The Letters of Anne Gilchrist and Walt Whitman
LETTER LXXI
ANNE GILCHRIST TO WALT WHITMAN
_Wolverhampton Oct. 26, '84._
DEAR WALT:
I don't suppose the enclosed will give you nearly so much pleasure as it gives me. But Villiers Stanford is, I think, the best composer England has produced since the days of Purcell & Blow, and your words will be sent home to hundreds & thousands who had not before seen them. How lovely the words read as themes for great music!

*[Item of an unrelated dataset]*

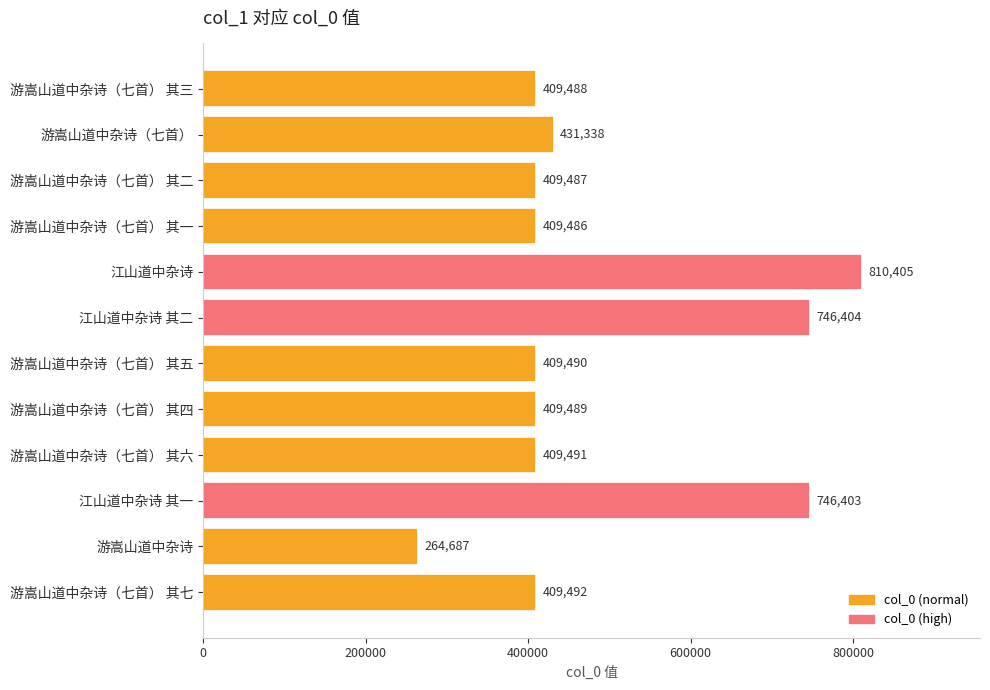

What is the difference between the values at 江山道中杂诗 and 游嵩山道中杂诗（七首） 其七?

400913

I have been staying with old friends who have a house you would enjoy--it stands all alone on the top of a heath-clad hill, with miles of coppice (young woods) below it, and spread out beyond is a rich valley with more wooded hills jutting out into it--and you see the storms a long way off travelling up from the sea, and you can wander for miles & miles through the woods or over the breezy hill--or, as you sit at your window, feel yourself in the very heart of a great, beautiful solitude. Very kind, warm friends, too, they are, who leave you as free as a bird to do what you like. I have had all the papers, dear friend, & have enjoyed them.
Now I am in the heart of the "Black Country," as we call it--black with the smoke of thousands of foundries & works of all kinds--staying with Percy & his wife. Percy is having a very arduous time here starting some Steel Works--& what with his men being inexperienced & times bad & the machinery not yet perfectly adjusted, he seems harassed night & day--for these things have to be kept going all night too--but I hope he will get into smoother waters soon. The little son is rosy & bright & healthy--goes to school now, which, being an only child, he enjoys mightily for the sake of the companionship of other boys.
Love from us all, dear friend.
A. GILCHRIST.
Grace & Herby well & busy when I left.